■ **TASK DETAILS**
Copy the text of every item below word for word, leaving out the pictures.
====== SUPPLIED RECORDS
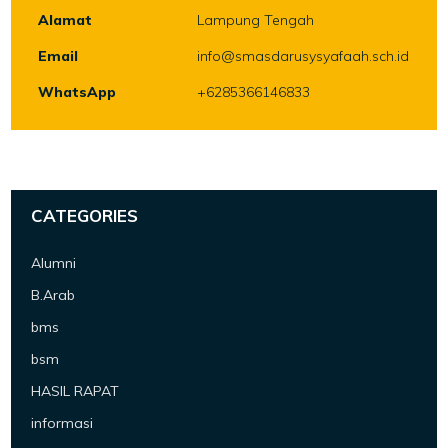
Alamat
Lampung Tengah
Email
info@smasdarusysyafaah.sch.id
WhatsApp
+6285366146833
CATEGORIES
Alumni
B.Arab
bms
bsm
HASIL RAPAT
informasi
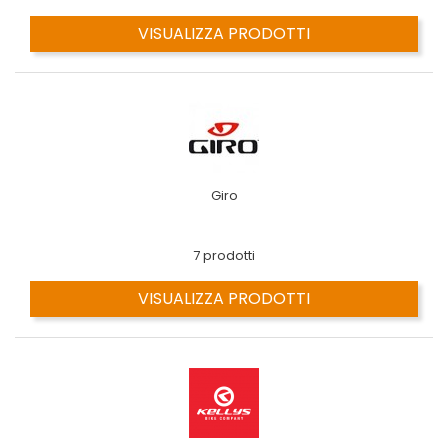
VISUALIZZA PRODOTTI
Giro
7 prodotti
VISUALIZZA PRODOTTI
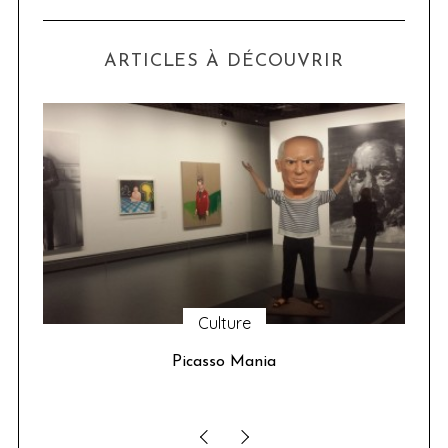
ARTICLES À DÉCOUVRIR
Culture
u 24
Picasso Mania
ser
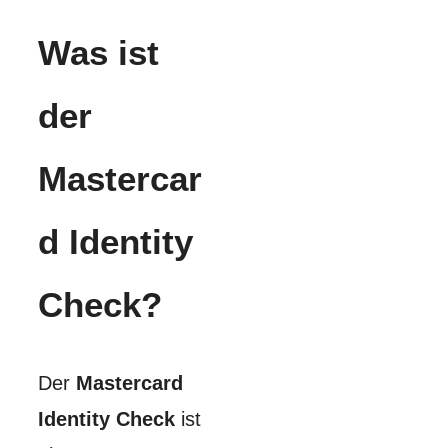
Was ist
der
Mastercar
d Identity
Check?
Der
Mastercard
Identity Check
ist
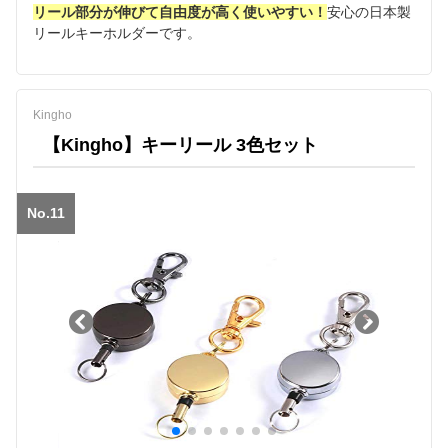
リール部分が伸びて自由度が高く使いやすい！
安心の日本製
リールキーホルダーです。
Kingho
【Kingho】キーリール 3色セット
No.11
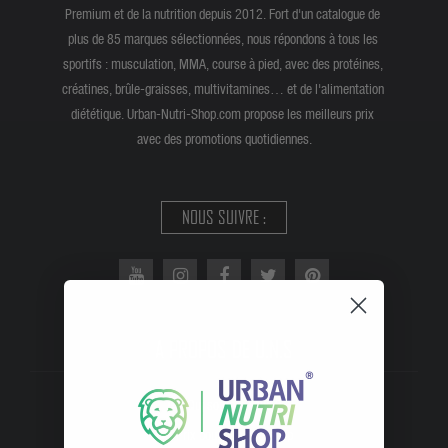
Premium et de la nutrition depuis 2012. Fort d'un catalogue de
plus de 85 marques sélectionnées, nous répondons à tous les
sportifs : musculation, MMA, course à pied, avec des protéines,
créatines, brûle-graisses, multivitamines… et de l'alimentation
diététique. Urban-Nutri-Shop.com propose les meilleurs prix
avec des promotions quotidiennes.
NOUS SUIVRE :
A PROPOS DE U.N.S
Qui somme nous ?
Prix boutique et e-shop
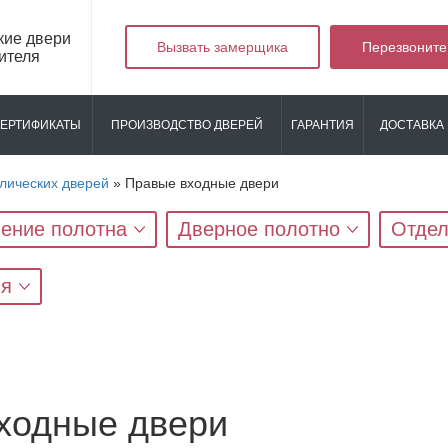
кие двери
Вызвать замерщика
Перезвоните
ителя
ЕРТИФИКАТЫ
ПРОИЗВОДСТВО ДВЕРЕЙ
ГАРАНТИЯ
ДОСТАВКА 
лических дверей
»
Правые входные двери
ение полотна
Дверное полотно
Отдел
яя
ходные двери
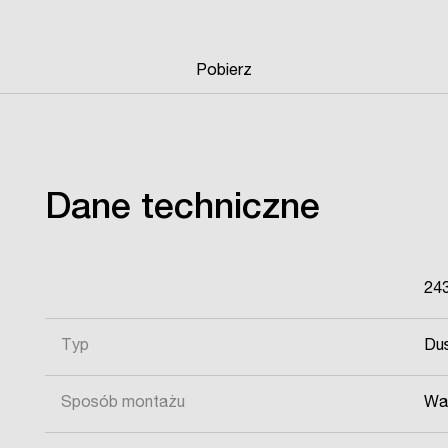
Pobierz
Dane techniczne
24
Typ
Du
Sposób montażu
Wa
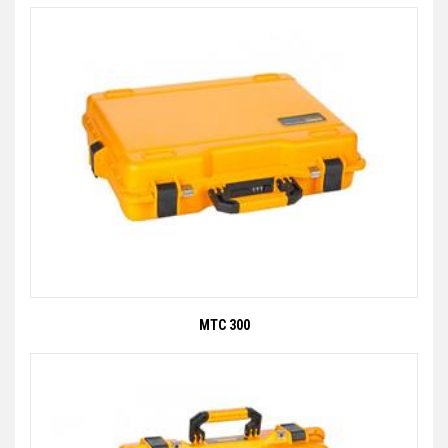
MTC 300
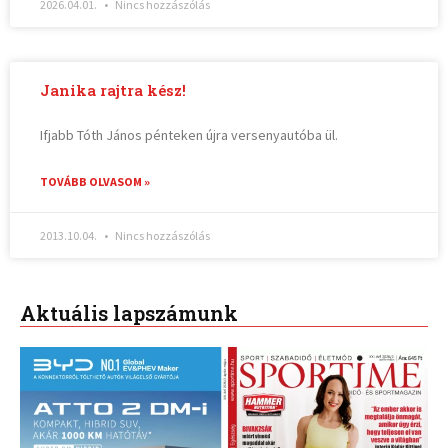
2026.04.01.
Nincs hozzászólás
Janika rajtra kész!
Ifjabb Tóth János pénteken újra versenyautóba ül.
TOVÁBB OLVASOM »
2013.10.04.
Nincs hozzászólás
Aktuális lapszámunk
============
■ **WRITTEN SOLUTION**
Alamat
Lampung Tengah
Email
info@smasdarusysyafaah.sch.id
WhatsApp
+6285366146833
CATEGORIES
Alumni
B.Arab
bms
bsm
HASIL RAPAT
informasi
VISUALIZZA PRODOTTI
Giro
7 prodotti
VISUALIZZA PRODOTTI
ARTICLES À DÉCOUVRIR
Culture
u 24
Picasso Mania
ser
Was ist
der
Mastercar
d Identity
Check?
Der
Mastercard
Identity Check
ist
リール部分が伸びて自由度が高く使いやすい！
安心の日本製
リールキーホルダーです。
Kingho
【Kingho】キーリール 3色セット
No.11
Premium et de la nutrition depuis 2012. Fort d'un catalogue de
plus de 85 marques sélectionnées, nous répondons à tous les
sportifs : musculation, MMA, course à pied, avec des protéines,
créatines, brûle-graisses, multivitamines… et de l'alimentation
diététique. Urban-Nutri-Shop.com propose les meilleurs prix
avec des promotions quotidiennes.
NOUS SUIVRE :
A PROPOS DE U.N.S
Qui somme nous ?
Prix boutique et e-shop
кие двери
Вызвать замерщика
Перезвоните
ителя
ЕРТИФИКАТЫ
ПРОИЗВОДСТВО ДВЕРЕЙ
ГАРАНТИЯ
ДОСТАВКА 
лических дверей
»
Правые входные двери
ение полотна
Дверное полотно
Отдел
яя
ходные двери
Pobierz
Dane techniczne
24
Typ
Du
Sposób montażu
Wa
MTC 300
2026.04.01.
Nincs hozzászólás
Janika rajtra kész!
Ifjabb Tóth János pénteken újra versenyautóba ül.
TOVÁBB OLVASOM »
2013.10.04.
Nincs hozzászólás
Aktuális lapszámunk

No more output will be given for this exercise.